INSTRUCTIONS TO FOLLOW:
Please count the lines in the listing below where the word "shoulder" appears. Give the number only.

DATA FOR THIS EXERCISE:
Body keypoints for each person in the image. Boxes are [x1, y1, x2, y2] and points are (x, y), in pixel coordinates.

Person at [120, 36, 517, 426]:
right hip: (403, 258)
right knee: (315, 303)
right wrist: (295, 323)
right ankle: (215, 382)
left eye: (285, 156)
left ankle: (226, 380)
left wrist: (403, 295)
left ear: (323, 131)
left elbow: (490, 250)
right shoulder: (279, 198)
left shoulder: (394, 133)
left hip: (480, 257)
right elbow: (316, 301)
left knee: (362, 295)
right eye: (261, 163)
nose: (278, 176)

==

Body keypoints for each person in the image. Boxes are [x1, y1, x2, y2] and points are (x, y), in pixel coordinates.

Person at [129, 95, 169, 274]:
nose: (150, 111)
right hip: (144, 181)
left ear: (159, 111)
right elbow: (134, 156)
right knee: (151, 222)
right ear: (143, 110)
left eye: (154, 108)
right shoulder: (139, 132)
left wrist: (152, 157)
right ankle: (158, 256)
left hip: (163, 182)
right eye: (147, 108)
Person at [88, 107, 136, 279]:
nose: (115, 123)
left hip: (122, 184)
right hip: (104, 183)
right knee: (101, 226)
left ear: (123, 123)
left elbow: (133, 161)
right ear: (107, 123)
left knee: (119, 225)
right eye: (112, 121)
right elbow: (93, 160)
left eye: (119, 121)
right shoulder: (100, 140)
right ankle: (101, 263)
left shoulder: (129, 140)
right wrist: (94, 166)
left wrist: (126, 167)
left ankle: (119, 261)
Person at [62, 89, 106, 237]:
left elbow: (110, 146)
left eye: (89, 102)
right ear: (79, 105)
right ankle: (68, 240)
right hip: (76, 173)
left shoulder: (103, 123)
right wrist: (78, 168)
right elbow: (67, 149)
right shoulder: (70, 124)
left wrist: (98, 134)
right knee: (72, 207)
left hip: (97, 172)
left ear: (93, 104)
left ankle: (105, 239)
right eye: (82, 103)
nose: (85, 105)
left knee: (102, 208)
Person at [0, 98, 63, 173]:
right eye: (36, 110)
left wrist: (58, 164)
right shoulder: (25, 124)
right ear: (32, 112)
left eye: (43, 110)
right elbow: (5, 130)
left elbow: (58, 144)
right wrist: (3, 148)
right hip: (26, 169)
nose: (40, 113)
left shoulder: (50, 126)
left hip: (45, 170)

---

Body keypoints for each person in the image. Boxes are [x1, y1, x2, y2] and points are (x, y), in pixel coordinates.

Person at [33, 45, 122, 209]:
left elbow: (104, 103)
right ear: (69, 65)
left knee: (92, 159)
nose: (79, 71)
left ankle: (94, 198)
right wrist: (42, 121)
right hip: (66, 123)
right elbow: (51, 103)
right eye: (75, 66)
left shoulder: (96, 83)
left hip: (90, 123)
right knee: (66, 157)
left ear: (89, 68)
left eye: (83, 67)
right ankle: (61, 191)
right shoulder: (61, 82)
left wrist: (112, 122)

RESPONSE BOX:
11